Gross Margin Expectations: Expect homebuilding gross margin to ease on a sequential basis in Q1 2025.
SG&A Guidance: Expect SG&A as a percentage of home sales revenues to decline on a year-over-year basis.
Tax Rate Guidance: Expect full year tax rate for 2025 to be in the range of 25% to 26%.
Quarterly Dividend: Maintained at $0.26 per share.
Annual Dividend: Total cash dividend paid for the full year 2024 was $1.04 per share.
Share Repurchase: Repurchased approximately 400,000 shares for $30.7 million in Q4 2024.
Total Shares Repurchased: Over 1,000,000 shares or over 3% of shares outstanding at the beginning of 2024, totaling $83.8 million.
Total Capital Returned to Shareholders: Returned over $115 million to shareholders in 2024 through dividends and share repurchases.
The earnings call reveals strong financial performance with improved debt ratios and liquidity. Share repurchases indicate confidence in stock value. Positive Q&A insights include effective cost controls and strategic use of ARMs, despite slight caution in consumer behavior. The market cap suggests a moderate reaction, leading to a positive stock price movement prediction.
The earnings call reflects strong financial performance with record deliveries, revenue, and net income.
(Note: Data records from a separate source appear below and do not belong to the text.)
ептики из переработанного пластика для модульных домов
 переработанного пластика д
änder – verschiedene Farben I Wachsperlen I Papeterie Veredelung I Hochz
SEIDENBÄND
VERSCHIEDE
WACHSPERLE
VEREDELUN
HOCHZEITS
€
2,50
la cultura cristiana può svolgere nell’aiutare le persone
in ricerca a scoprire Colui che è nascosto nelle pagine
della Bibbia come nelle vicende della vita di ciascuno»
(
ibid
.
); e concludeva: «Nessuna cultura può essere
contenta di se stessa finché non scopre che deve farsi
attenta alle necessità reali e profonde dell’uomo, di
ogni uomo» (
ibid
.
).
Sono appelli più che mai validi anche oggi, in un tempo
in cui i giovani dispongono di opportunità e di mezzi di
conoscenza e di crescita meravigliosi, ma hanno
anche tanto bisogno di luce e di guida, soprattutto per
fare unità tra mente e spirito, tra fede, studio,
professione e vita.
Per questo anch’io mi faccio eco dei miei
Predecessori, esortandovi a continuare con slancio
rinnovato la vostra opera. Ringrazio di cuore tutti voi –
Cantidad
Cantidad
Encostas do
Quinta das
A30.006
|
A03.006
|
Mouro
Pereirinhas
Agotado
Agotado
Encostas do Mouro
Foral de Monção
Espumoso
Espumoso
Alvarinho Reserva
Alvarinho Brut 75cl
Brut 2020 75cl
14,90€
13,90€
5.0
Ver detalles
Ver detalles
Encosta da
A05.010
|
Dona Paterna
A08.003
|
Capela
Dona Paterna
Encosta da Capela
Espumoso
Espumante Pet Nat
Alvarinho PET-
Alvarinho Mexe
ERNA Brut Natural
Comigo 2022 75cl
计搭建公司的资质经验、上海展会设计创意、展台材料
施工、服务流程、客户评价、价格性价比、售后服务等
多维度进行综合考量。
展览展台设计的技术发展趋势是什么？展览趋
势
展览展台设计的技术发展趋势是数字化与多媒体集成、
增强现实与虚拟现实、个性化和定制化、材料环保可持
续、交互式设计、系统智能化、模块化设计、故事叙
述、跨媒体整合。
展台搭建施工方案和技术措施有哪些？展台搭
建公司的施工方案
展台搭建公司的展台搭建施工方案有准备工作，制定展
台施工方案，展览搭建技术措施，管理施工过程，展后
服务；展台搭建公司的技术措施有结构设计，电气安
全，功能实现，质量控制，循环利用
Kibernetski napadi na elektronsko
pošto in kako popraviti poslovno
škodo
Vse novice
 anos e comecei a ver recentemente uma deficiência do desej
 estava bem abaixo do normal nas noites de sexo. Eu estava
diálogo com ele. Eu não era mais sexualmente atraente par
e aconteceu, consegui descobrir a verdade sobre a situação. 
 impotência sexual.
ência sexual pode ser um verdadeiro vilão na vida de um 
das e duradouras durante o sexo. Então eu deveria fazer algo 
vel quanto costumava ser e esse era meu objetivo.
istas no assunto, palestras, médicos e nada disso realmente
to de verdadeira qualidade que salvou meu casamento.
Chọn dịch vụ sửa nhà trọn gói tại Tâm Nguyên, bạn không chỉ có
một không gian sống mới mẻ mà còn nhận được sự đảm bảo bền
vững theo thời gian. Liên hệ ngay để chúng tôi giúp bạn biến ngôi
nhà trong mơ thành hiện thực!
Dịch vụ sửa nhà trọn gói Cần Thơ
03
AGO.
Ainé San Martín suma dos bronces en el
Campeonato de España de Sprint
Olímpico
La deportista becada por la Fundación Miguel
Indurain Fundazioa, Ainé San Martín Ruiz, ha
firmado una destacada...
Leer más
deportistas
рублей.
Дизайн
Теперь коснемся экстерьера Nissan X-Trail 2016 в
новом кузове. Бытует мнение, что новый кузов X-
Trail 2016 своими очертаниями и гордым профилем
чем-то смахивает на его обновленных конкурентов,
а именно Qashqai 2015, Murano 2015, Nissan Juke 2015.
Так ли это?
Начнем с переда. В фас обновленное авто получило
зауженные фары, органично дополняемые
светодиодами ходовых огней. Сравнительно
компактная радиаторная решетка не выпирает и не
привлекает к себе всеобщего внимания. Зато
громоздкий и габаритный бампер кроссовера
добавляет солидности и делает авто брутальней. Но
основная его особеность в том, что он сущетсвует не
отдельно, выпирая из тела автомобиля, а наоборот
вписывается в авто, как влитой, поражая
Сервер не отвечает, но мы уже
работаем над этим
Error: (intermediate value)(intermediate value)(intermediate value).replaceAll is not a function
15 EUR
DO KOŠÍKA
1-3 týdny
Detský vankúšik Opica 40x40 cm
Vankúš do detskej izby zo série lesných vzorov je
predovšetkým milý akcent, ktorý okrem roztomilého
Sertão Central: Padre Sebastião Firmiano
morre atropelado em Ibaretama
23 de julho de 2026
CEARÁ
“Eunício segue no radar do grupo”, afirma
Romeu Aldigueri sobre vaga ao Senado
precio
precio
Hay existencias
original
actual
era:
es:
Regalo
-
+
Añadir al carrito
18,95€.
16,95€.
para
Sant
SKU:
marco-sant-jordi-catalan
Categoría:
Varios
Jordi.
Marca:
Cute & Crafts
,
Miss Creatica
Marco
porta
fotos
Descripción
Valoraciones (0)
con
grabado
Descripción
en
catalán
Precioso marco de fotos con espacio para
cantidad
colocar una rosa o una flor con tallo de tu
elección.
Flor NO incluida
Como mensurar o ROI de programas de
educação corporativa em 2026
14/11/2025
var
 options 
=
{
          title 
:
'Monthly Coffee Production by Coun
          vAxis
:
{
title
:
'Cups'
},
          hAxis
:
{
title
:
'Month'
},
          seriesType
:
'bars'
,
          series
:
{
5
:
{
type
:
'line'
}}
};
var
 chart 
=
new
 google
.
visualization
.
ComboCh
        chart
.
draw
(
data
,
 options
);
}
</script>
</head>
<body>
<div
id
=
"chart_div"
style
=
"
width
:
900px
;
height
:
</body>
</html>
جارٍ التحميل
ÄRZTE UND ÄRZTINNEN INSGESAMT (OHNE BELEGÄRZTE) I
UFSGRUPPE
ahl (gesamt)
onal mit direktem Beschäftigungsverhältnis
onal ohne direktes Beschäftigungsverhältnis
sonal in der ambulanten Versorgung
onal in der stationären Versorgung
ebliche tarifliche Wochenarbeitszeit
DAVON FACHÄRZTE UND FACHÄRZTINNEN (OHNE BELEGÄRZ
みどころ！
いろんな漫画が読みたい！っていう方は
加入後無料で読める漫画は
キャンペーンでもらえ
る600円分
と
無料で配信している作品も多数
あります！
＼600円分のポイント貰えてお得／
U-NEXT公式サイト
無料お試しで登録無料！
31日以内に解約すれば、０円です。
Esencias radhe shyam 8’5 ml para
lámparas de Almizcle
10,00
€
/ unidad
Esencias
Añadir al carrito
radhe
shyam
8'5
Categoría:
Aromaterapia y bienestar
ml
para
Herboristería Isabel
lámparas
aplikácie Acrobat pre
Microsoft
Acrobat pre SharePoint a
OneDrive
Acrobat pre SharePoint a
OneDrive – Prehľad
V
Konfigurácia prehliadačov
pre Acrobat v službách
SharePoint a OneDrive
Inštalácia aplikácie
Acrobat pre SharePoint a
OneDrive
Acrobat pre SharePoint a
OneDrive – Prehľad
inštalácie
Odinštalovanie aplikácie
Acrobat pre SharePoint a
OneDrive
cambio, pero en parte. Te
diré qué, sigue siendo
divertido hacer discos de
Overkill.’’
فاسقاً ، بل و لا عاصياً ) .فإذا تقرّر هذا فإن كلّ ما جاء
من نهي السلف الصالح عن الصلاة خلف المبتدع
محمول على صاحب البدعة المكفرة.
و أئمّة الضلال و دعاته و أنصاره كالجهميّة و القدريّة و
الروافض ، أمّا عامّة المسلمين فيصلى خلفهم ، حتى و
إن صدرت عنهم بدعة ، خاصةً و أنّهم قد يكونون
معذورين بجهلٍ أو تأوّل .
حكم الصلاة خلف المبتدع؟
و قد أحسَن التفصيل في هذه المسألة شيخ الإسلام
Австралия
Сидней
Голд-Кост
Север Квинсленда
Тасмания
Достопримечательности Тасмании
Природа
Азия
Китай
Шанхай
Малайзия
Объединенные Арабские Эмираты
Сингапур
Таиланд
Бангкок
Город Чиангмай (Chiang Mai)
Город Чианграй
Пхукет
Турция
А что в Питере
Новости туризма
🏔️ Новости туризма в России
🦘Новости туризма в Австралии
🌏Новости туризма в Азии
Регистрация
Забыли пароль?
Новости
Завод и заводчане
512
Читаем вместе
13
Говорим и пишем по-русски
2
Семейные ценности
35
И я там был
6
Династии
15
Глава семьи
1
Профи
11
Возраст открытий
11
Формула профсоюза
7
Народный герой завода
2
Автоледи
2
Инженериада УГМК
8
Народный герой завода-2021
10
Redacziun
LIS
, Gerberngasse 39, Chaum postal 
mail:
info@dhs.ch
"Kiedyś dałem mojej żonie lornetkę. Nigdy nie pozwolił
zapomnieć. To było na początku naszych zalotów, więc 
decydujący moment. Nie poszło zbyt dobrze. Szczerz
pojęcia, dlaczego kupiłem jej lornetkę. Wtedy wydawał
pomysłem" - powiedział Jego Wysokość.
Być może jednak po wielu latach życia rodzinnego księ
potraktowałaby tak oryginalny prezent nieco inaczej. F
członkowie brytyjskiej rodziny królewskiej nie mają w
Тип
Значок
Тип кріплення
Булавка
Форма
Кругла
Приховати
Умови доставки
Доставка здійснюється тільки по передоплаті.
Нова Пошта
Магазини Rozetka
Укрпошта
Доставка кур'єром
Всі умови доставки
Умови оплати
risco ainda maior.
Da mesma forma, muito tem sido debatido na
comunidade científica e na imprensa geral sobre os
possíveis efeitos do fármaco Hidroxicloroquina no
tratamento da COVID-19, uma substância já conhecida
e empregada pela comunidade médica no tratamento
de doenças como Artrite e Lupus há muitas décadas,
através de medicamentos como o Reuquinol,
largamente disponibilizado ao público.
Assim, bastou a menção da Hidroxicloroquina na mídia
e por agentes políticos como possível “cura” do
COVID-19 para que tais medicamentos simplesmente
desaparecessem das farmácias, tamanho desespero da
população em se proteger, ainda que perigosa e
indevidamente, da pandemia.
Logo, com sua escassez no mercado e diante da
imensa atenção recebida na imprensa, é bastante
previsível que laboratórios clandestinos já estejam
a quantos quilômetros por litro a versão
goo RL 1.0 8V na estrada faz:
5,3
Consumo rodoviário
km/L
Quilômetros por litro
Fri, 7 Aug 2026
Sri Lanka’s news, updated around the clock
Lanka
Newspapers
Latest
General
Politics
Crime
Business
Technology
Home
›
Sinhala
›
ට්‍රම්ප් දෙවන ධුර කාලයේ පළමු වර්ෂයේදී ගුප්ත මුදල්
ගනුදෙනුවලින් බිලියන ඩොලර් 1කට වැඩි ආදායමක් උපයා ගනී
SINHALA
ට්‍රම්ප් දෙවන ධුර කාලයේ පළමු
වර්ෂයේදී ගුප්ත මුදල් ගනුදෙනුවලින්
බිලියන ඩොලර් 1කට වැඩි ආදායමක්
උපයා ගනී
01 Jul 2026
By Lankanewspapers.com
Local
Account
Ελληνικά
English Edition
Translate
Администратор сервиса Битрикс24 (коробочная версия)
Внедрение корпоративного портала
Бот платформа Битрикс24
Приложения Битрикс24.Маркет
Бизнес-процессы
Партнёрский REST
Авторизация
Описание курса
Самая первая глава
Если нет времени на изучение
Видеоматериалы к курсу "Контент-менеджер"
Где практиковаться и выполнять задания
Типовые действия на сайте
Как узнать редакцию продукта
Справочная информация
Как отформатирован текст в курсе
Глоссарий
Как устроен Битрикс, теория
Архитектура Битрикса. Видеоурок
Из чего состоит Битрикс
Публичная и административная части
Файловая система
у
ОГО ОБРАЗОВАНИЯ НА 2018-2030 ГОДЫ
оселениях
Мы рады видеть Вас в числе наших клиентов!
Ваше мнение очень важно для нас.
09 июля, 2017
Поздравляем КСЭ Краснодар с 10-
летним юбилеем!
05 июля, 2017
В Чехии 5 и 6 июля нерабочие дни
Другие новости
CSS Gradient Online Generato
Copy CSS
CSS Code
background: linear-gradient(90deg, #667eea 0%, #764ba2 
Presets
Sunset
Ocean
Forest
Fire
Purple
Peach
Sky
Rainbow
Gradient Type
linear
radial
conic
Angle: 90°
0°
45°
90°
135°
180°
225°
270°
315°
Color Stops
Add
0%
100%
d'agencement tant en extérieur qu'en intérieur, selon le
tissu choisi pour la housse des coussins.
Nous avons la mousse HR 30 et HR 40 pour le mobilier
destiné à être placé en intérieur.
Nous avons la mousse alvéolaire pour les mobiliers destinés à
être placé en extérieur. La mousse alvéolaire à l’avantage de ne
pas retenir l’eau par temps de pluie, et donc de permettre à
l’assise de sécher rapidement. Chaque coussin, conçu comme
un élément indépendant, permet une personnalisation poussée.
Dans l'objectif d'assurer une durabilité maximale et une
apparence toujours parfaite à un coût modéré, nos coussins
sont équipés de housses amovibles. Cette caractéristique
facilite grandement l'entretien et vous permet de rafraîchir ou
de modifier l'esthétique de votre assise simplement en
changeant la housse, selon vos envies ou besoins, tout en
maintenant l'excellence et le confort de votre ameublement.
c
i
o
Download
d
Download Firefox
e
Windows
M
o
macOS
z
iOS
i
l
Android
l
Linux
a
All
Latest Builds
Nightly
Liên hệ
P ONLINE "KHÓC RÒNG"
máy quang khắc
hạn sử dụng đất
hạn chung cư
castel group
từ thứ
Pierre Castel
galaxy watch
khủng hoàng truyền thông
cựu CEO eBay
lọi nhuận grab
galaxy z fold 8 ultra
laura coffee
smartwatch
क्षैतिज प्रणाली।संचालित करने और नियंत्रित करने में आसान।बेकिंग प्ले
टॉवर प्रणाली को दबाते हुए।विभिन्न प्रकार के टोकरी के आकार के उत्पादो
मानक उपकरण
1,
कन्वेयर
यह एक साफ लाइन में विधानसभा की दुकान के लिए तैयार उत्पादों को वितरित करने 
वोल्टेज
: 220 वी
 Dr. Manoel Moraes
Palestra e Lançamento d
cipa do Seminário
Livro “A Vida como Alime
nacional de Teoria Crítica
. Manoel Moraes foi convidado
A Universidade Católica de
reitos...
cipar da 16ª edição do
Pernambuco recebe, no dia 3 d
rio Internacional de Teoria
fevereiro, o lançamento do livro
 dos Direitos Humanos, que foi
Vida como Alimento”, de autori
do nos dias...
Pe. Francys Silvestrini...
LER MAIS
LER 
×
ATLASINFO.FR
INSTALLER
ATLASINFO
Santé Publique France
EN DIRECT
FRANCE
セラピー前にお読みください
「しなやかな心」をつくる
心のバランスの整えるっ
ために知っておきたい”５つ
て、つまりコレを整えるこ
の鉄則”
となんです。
The company has increased guidance for 2024, indicating confidence in future growth. Shareholder returns are enhanced through dividends and repurchases, and financial health is solid with improved debt ratios and liquidity. Despite some concerns about regulatory issues and competitive pressures, the overall sentiment is positive. The market cap suggests a moderate reaction, leading to a 'Positive' prediction for stock price movement over the next two weeks.
The earnings call presents a mixed picture: strong financial performance with increased revenues and deliveries, but challenges like mortgage rate increases, competitive pressures, and reduced financial services revenue. The acquisition of Anglia Homes increases debt, posing a risk if growth doesn't materialize. While financial metrics are strong, guidance is cautious, and no share buyback is planned. The Q&A reveals unclear management responses, particularly regarding the Anglia acquisition's impact. Given the market cap, the stock is likely to remain neutral over the next two weeks, with limited immediate catalysts for significant movement.
The earnings call reflects strong financial performance with significant year-over-year growth in deliveries, revenues, and margins. The positive outlook is supported by increased community count and strategic share repurchase plans. The Q&A section highlights management's confidence despite external economic factors, with consistent guidance and no major concerns raised by analysts. However, some evasiveness in management's responses may introduce slight uncertainty. Overall, the company's market cap suggests a moderate reaction, predicting a positive stock price movement of 2% to 8% over the next two weeks.